## TEXTAUSZUG
Die Vertreibung der ausländischen Truppen und der Sturz der von ihnen gestützten aserbaidschanischen Regierung durch Sowjetkräfte in den Jahren 1920 bis 1921 führten zu einer gewaltsamen Abrechnung mit deren Repräsentanten und Unterstützern in der Bevölkerung. An führender Stelle dieser Aktionen stand der aus Moskau entsandte Parteifunktionär und Organisator Sergei Kirow, der mit umfassenden Handlungsvollmachten ausgestattet war. Sein hartes Vorgehen brachte ihm den Beinamen „Schlächter vom Kaukasus“ ein. Am 28. April 1920 war Aserbaidschan unter Sowjetherrschaft.

## ERFASSTE DATEN

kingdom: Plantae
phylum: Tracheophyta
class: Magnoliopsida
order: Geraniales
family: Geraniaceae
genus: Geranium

## AUFGABE
Erweitern Sie den Textauszug zur sowjetischen Machtübernahme in Aserbaidschan um eine Fortsetzung, die unmittelbar an seinen letzten Satz anschließt. Die Auflistung wird hierfür nicht benötigt.

## ERGEBNIS
Gedenken
Den hingerichteten 26 Kommissaren und zahlreichen weiteren Opfern dieser Auseinandersetzungen setzte man zu sowjetischer Zeit ein Denkmal im Stadtpark von Baku. Ein einzelnes Relief zeigt die Hinrichtungsszene. Das zentrale Denkmal ist ein Rundbau. Hier erhebt sich in einem weiteren Relief ein Mann mit einer Schale der „ewigen Flamme“ aus dem Boden. In sozialistischer Zeit begann der Brauch, die Lokalität als Fotomotiv für frisch vermählte Brautpaare zu nutzen. Das Denkmal wurde wegen Baumaßnahmen in seinem Areal bzw. aus politischen Gründen im Januar 2009 abgerissen.[1]
Am Ort der Exekution, im westlichen Teil von Turkmenistan, befindet sich südwestlich des Ortes Nebitdag ein Monument zur Erinnerung an dieses Ereignis.
Zum Gedenken an die exekutierten Kommissare trug eine Ortschaft im Süden Aserbaidschans, nahe dem Kura-Delta, den Namen 26 Bakı komissarı (russisch имени 26 Бакинских Комиссаров / imeni 26 Bakinskich Komissarow), heute Teil der Ortschaft Həsənabad.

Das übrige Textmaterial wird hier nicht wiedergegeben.